Nasza husaria słynna była z waleczności. Polacy są słynni z bitwy pod Monte Casino i nie tylko. W Angli dywizjon 303. Czy to wszystko ma iść na zmarnowanie?
Mówię NIE stanowcze nie zgadzam się!
Musimy odzyskać nasz kraj! Naszą dumna wolną niezależna suwerenną Ojczyznę!
Naszym hasłem, Polaków jest: Bóg Honor Ojczyzna.
Powtarzam to wszędzie i będę powtarzała. Jestem pewna, że wielu młodych ludzi mnie popiera.

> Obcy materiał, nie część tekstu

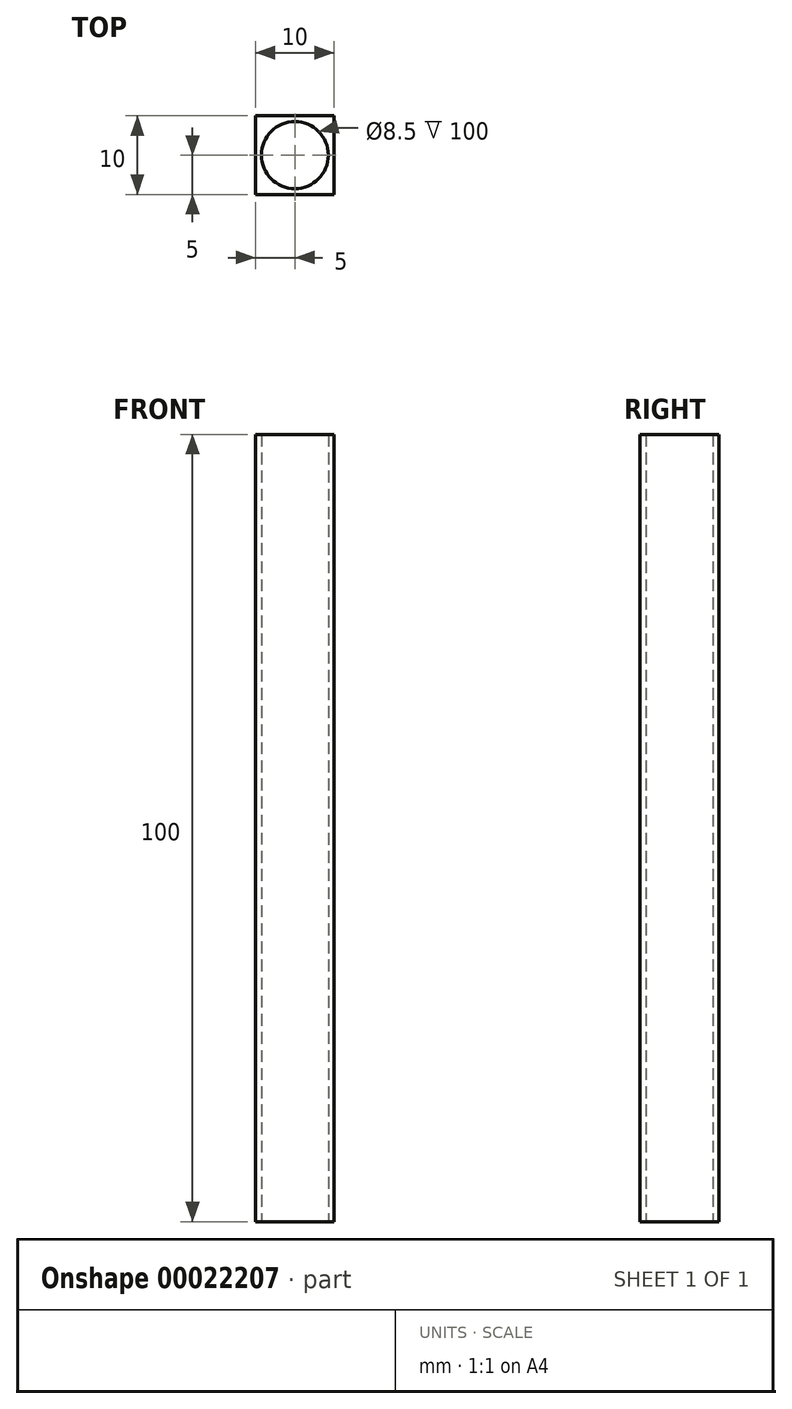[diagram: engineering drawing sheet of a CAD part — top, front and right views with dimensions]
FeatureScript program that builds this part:
annotation { "Feature Type Name" : "Feature", "Feature Type Description" : "" }
export const myFeature = defineFeature(function(context is Context, id is Id, definition is map)
    precondition{}
    {
        {
            var Q0;
            Q0=qCreatedBy(makeId("Top.planeOp"),FACE);
            var sketch = newSketch(context, id + "F0", { "sketchPlane" : qUnion([Q0])});
            skLineSegment(sketch, "E0.rect.bottom", {"start": v(4.5, 5) * mm, "end": v(-4.5, 5) * mm});
            skLineSegment(sketch, "E0.rect.top", {"start": v(4.5, -5) * mm, "end": v(-4.5, -5) * mm});
            skLineSegment(sketch, "E0.rect.left", {"start": v(5, 4.5) * mm, "end": v(5, -4.5) * mm});
            skLineSegment(sketch, "E0.rect.right", {"start": v(-5, 4.5) * mm, "end": v(-5, -4.5) * mm});
            skPoint(sketch, "E0.rect.middle", {"position": v(0, 0) * mm});
            skCircle(sketch, "E1", {"center": v(0, 0) * mm, "radius": 4.25 * mm});
            skPoint(sketch, "E2.visualSharp", {"position": v(-5, 5) * mm});
            skPoint(sketch, "E3.visualSharp", {"position": v(5, 5) * mm});
            skPoint(sketch, "E4.visualSharp", {"position": v(5, -5) * mm});
            skPoint(sketch, "E5.visualSharp", {"position": v(-5, -5) * mm});
            skLineSegment(sketch, "E6", {"start": v(-4.5, 5) * mm, "end": v(-5, 5) * mm});
            skLineSegment(sketch, "E7", {"start": v(-5, 4.5) * mm, "end": v(-5, 5) * mm});
            skLineSegment(sketch, "E8", {"start": v(4.5, 5) * mm, "end": v(5, 5) * mm});
            skLineSegment(sketch, "E9", {"start": v(5, 5) * mm, "end": v(5, 4.5) * mm});
            skLineSegment(sketch, "E10", {"start": v(5, -4.5) * mm, "end": v(5, -5) * mm});
            skLineSegment(sketch, "E11", {"start": v(4.5, -5) * mm, "end": v(5, -5) * mm});
            skLineSegment(sketch, "E12", {"start": v(-5, -4.5) * mm, "end": v(-5, -5) * mm});
            skLineSegment(sketch, "E13", {"start": v(-5, -5) * mm, "end": v(-4.5, -5) * mm});
            skSolve(sketch);
        }
        {
            var Q0;
            Q0=makeQuery(id+"F0.imprint","IMPRINT",FACE,{"disambiguationData":[TD([[makeQuery(id+"F0.imprint","IMPRINT",EDGE,{"derivedFrom":sQuery(id+"F0.wireOp",EDGE,"E0.rect.bottom")}),1.0]])]});
            extrude(context, id + "F1", {"entities" : qUnion([Q0]), "depth" : 100 * mm});
        }
    });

Polska to jest nasz dom. I musimy go oczyścić z czerwonego szamba. To jest nasza Ojczyzna, do której zawsze Polacy mogą wrócić. Drzwi do naszego domu są otwarte dla Polaków na całym świecie. Bo to też ich Ojczyzna. A jest ich dużo, bo 20 milionów poza granicami kraju. Razem stanowimy potęgę. Drugą husarię XVI wieku.